CaliberMind Pressure Event Tiles

CaliberMind Pressure EventsTop Campaign Types: When you know your top campaign types you'll be able to acurately alocate budget, align strategy, and quickly hit your marketing goals

CaliberMind Pressure EventsTop Job Levels:Knowing what job level the decision makers and influencers of a company have is beneficial because then you can craft your message in a way that resonates with their role and responsibility. Additionally, you can use that information to determine which companies are likely to have decision makers and influencers with the appropriate job level to be interested in your product or service.

CaliberMind Pressure EventsTop Job Titles: The job titles of the people engaged with the buying process allow you to focus your efforts on those with the greatest potential to move your deal forward. Additionally, it can assist you in tailoring your message to your intended audience. Identifying decision makers and influencers can also be done using job titles.

CaliberMind Pressure EventsTop Channels: Analyze the channels where you have seen the most success and focus your efforts there.
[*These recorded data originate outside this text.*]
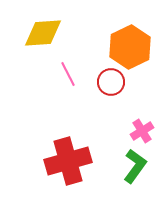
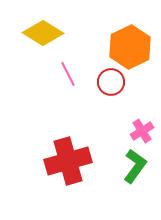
yellow diamond: rotated 36 degrees clockwise
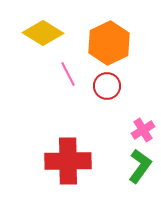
orange hexagon: moved 21 px left, 4 px up
red circle: moved 4 px left, 4 px down
pink cross: moved 1 px right, 1 px up
red cross: rotated 15 degrees clockwise
green L-shape: moved 5 px right
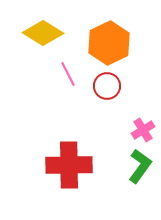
red cross: moved 1 px right, 4 px down
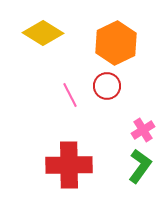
orange hexagon: moved 7 px right
pink line: moved 2 px right, 21 px down
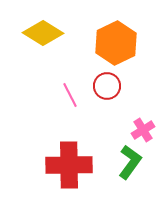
green L-shape: moved 10 px left, 4 px up
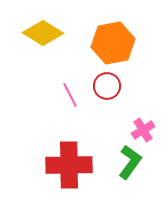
orange hexagon: moved 3 px left; rotated 15 degrees clockwise
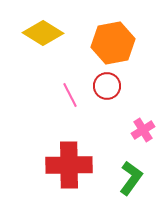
green L-shape: moved 1 px right, 16 px down
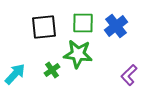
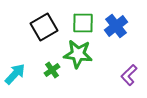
black square: rotated 24 degrees counterclockwise
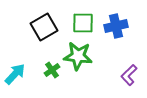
blue cross: rotated 25 degrees clockwise
green star: moved 2 px down
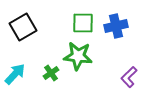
black square: moved 21 px left
green cross: moved 1 px left, 3 px down
purple L-shape: moved 2 px down
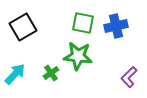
green square: rotated 10 degrees clockwise
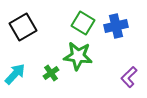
green square: rotated 20 degrees clockwise
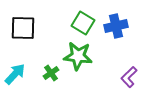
black square: moved 1 px down; rotated 32 degrees clockwise
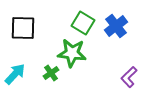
blue cross: rotated 25 degrees counterclockwise
green star: moved 6 px left, 3 px up
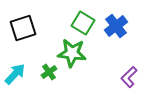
black square: rotated 20 degrees counterclockwise
green cross: moved 2 px left, 1 px up
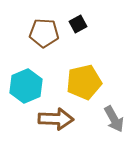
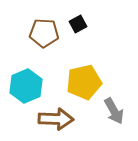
gray arrow: moved 8 px up
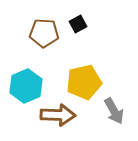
brown arrow: moved 2 px right, 4 px up
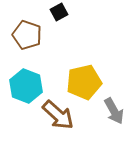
black square: moved 19 px left, 12 px up
brown pentagon: moved 17 px left, 2 px down; rotated 16 degrees clockwise
cyan hexagon: rotated 16 degrees counterclockwise
brown arrow: rotated 40 degrees clockwise
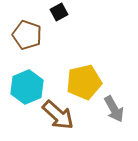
cyan hexagon: moved 1 px right, 1 px down; rotated 16 degrees clockwise
gray arrow: moved 2 px up
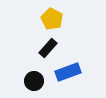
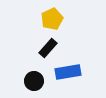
yellow pentagon: rotated 20 degrees clockwise
blue rectangle: rotated 10 degrees clockwise
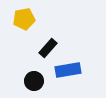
yellow pentagon: moved 28 px left; rotated 15 degrees clockwise
blue rectangle: moved 2 px up
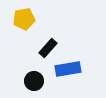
blue rectangle: moved 1 px up
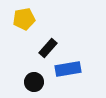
black circle: moved 1 px down
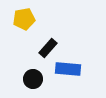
blue rectangle: rotated 15 degrees clockwise
black circle: moved 1 px left, 3 px up
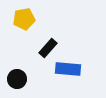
black circle: moved 16 px left
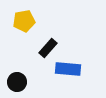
yellow pentagon: moved 2 px down
black circle: moved 3 px down
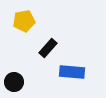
blue rectangle: moved 4 px right, 3 px down
black circle: moved 3 px left
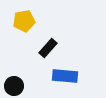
blue rectangle: moved 7 px left, 4 px down
black circle: moved 4 px down
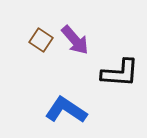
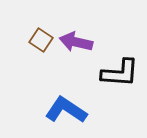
purple arrow: moved 1 px right, 2 px down; rotated 144 degrees clockwise
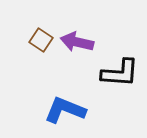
purple arrow: moved 1 px right
blue L-shape: moved 1 px left; rotated 12 degrees counterclockwise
Once you have identified the channels that have provided the best results, you can fine-tune your targeting and messaging to maximize the effectiveness of your campaigns.

CaliberMind Pressure EventsTop Industries:It is necessary to know which industries will be the most likely to purchase from you so that your messaging can be tailored to their needs and interests. It can also help you identify potential partners and influencers in those industries that can help you reach a larger audience.